One challenge faced during the construction was obtaining stone carvers to perform $755,000 worth of stonework on the church's limestone exterior, as at that time half of New York's stone carvers were working on the Cathedral of Mary Our Queen in Baltimore and the Basilica of the National Shrine of the Immaculate Conception in Washington, D.C. A 71-year-old stone carver was convinced to come out of retirement to work on pointing and carving for Our Saviour and the stone carvers' union made a concession to allow the use of air hammers instead of hand tools, which enabled the work to be completed four to five times faster. Pillars fabricated from Languedoc marble are located on each side of the sanctuary. Each column is 17 ft high and 2 ft 3 in in diameter; after the marble was quarried in southern France it was sent to Italy to be turned because the New York area didn't have a lathe large enough to accommodate the finishing work.
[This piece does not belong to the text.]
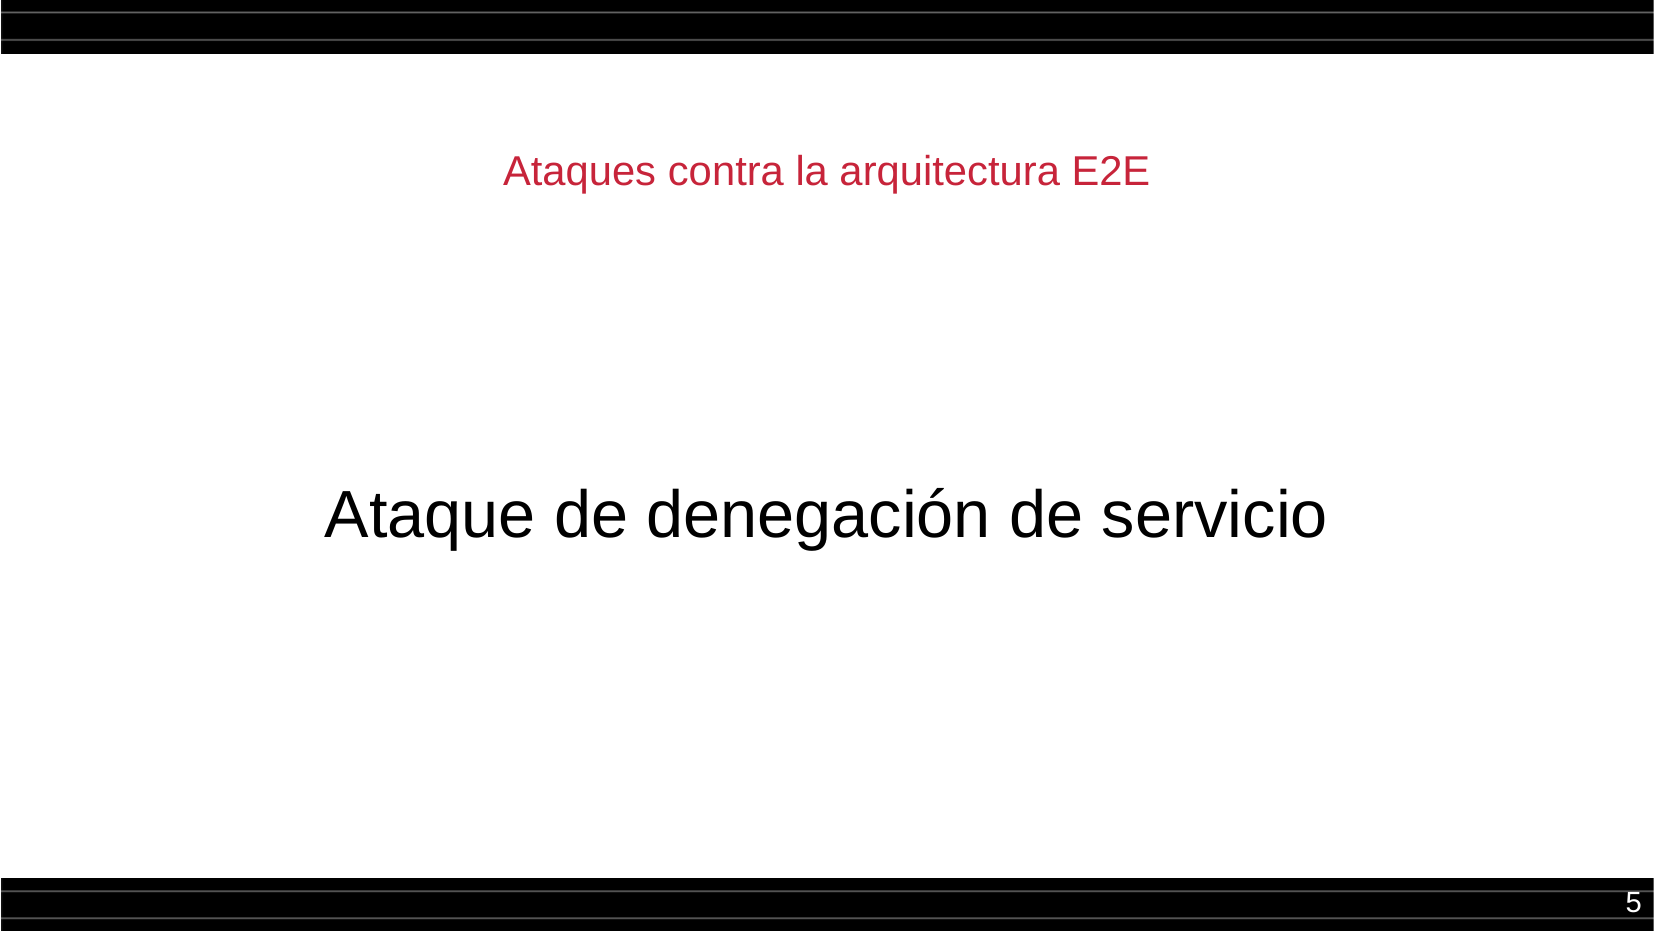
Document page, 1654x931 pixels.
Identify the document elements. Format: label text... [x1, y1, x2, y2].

The church of St. Stephen the Martyr contained a series of paintings depicting the Stations of the Cross executed by Constantino Brumidi, beginning in 1868. Brumidi's Stations have been restored and the frames regilded. In March 2016 they were installed in Our Saviour, the parish church of the new merged parish of Our Saviour, St. Stephen and Our Lady of the Scapular, and the Chapel of the Sacred Hearts of Jesus and Mary.

==Controversy==
In 2001, Father George Rutler was appointed pastor of the Parish of Our Savior. He reintroduced the traditional liturgies of the Latin Rite and commissioned a church renovation which included icons by artist Ken Woo. In 2013, a new pastor replaced Rutler, Father Robert Robbins, removed the artwork, causing complaints to be aired from both the Catholic and artistic communities. Robbins also discontinued the traditional rites.